Wilms Tumor in Children with AMER1/WTX Germline Pathogenic Variants: A Multicenter Case Series.

Abstract

Background: 10-15% of children with Wilms tumor (WT) have predisposing genetic syndromes. Somatic mutations are frequently identified; however, germline pathogenic variants in AMER1 are much less prevalent and are associated with osteopathia striata with cranial sclerosis (OSCS).

Methods: A multicenter retrospective case series was conducted reviewing patients with AMER1 germline variants and WT from 2012 to 2023. Results were compared with published data from six other children.

Results: Four female children were identified. Age at WT diagnosis ranged from 5 months to 8 years. One patient had familial AMER1 germline variant. Stage of disease ranged from I to IV, and three children required adjuvant therapy. Nephrogenic rests were noted in two patients. Two patients underwent open partial nephrectomy, and two underwent open radical nephrectomy. One patient had mild kidney disease post-resection, and no patients had recurrence or died from disease progression.

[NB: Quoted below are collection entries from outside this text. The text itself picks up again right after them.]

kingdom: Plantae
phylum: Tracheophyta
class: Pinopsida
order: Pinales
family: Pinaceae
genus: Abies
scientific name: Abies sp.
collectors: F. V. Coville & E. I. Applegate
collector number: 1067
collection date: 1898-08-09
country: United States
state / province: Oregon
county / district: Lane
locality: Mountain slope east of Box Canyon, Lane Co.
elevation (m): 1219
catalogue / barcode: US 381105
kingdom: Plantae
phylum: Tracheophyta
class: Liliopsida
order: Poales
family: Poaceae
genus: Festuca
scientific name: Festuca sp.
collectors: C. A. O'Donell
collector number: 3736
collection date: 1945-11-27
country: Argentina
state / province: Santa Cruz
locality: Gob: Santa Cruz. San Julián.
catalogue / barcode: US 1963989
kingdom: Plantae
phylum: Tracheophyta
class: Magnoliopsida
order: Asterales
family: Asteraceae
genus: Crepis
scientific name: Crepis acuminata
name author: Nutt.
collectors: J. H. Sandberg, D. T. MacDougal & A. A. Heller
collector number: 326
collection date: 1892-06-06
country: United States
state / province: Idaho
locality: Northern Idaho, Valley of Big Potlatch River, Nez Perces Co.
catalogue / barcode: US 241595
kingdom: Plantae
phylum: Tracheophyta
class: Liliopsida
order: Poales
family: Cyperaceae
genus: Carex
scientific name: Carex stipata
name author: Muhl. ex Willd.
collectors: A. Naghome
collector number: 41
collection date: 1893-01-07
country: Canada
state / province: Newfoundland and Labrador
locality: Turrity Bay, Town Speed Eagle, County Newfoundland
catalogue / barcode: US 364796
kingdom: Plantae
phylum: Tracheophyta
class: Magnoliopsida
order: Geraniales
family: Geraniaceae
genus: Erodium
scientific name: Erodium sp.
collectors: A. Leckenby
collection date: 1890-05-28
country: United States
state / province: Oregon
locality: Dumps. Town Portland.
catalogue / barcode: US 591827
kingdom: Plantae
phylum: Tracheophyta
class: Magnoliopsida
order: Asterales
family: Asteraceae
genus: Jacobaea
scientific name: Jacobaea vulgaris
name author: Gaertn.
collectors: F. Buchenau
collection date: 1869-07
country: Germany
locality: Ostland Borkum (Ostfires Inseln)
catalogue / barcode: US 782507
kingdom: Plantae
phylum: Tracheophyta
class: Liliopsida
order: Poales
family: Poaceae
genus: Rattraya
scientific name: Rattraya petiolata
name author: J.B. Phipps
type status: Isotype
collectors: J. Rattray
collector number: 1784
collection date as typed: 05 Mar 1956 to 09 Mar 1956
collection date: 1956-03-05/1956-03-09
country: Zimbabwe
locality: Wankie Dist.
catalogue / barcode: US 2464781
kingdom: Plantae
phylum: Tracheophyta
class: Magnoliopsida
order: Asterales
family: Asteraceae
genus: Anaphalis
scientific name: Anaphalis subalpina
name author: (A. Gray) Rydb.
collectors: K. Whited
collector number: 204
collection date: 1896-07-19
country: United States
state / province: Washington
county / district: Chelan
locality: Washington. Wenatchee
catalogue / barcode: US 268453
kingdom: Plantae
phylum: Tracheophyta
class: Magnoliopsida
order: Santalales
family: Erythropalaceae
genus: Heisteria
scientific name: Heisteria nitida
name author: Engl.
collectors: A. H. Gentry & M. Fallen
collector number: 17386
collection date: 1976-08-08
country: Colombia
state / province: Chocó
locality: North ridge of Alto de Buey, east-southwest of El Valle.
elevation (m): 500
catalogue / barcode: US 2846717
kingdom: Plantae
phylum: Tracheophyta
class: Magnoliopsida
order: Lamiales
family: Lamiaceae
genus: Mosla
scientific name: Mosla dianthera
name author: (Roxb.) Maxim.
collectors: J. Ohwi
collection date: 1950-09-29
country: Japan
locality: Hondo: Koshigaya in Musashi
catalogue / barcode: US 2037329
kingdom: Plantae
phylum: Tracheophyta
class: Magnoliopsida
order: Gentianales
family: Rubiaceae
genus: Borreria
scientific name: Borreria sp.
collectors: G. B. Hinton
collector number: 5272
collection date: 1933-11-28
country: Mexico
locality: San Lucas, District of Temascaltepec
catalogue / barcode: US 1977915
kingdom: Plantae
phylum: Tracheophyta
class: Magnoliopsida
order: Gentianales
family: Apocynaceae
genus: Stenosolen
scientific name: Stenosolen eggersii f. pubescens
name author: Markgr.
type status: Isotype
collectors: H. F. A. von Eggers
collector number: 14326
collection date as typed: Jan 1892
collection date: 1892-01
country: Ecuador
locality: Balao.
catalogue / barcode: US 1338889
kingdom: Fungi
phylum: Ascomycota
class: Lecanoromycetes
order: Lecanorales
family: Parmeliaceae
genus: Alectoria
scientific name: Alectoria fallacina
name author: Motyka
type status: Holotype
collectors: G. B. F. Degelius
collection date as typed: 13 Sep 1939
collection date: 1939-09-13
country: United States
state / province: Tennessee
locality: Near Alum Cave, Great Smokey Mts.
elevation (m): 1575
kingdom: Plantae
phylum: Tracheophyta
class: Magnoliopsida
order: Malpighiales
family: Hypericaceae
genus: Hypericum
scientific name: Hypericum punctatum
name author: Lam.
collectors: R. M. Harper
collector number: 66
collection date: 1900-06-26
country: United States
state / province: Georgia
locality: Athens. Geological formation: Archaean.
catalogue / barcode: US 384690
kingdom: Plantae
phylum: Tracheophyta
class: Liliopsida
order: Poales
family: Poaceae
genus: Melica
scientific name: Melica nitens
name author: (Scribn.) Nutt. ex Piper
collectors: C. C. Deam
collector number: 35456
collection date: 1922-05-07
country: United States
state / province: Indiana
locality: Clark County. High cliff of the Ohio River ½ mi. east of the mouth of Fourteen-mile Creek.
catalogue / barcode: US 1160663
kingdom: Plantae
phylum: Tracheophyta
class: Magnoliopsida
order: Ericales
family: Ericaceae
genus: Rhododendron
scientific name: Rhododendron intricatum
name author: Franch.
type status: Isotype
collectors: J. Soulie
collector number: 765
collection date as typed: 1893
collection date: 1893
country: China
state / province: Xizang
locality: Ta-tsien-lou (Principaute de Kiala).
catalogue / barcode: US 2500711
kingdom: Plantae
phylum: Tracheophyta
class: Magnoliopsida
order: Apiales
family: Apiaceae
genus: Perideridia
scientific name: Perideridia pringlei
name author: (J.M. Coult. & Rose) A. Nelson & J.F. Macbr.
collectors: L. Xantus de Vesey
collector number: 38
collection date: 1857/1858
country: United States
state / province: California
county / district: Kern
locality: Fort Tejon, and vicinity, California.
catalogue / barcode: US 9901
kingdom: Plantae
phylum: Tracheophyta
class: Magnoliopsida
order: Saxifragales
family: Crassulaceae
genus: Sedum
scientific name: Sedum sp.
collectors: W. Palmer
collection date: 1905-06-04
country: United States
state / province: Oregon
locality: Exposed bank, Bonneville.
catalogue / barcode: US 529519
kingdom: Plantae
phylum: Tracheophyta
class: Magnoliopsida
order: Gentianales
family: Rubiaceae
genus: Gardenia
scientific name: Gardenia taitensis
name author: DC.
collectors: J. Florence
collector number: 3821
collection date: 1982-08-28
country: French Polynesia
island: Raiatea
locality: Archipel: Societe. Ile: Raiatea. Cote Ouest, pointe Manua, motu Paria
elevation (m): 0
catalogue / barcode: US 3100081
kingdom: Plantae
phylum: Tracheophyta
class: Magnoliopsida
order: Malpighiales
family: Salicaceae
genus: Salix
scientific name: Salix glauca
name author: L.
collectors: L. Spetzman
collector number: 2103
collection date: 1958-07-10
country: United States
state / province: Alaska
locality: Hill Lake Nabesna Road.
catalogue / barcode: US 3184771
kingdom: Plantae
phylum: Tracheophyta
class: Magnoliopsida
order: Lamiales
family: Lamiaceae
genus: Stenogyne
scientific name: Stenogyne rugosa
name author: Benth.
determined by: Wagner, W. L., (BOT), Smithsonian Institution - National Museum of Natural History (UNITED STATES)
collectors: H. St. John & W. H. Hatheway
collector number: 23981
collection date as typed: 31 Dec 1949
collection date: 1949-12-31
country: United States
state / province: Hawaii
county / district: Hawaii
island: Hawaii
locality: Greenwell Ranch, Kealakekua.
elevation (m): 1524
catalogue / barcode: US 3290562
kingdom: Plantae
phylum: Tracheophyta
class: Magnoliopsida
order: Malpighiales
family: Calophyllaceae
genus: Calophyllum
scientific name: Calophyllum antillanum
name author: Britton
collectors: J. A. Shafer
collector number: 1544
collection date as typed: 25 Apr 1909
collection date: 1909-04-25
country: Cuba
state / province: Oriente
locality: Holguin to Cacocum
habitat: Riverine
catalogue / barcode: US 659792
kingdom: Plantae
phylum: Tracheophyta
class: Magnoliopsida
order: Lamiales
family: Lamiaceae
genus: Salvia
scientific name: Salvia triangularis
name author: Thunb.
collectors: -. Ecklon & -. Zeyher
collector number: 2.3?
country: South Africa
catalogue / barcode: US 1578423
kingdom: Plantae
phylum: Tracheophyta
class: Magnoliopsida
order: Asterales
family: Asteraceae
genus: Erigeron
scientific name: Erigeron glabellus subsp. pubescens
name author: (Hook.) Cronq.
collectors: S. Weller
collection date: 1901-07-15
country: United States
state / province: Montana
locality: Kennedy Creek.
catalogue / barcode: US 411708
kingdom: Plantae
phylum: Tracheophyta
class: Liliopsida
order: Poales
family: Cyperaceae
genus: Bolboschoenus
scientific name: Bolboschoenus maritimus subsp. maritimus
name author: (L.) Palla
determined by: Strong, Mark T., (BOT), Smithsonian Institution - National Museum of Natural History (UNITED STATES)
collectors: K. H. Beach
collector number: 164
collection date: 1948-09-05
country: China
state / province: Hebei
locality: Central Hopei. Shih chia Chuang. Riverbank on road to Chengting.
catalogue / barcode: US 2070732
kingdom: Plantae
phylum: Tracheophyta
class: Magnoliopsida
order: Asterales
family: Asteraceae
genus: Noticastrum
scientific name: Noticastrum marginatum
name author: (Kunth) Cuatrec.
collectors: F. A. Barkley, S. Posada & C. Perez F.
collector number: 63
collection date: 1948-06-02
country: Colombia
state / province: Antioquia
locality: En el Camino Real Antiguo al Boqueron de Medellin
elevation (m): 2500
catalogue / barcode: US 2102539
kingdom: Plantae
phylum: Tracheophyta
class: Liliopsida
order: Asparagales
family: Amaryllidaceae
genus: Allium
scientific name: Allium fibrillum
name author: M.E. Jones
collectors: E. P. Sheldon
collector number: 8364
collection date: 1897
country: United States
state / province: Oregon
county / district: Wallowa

Conclusion: Our cohort of four patients, combined with the six patients with WT and AMER1 pathogenic variants previously reported, with 20% (two out of 10) collective incidence of bilateral tumors, support AMER1 as a WT predisposition gene warranting surveillance. Collectively, age of WT diagnosis ranged from 5 months to 12 years, which demonstrates potential for prolonged risk. Pathogenic AMER1 germline variants were previously thought to have 100% penetrance; however, one of four current cases did not exhibit an OSCS phenotype. We report the first documented case of a familial AMER1 germline variant and WT. We conclude that nephron-sparing surgery and familial genetic testing should be considered for children with AMER1 germline variants and WT.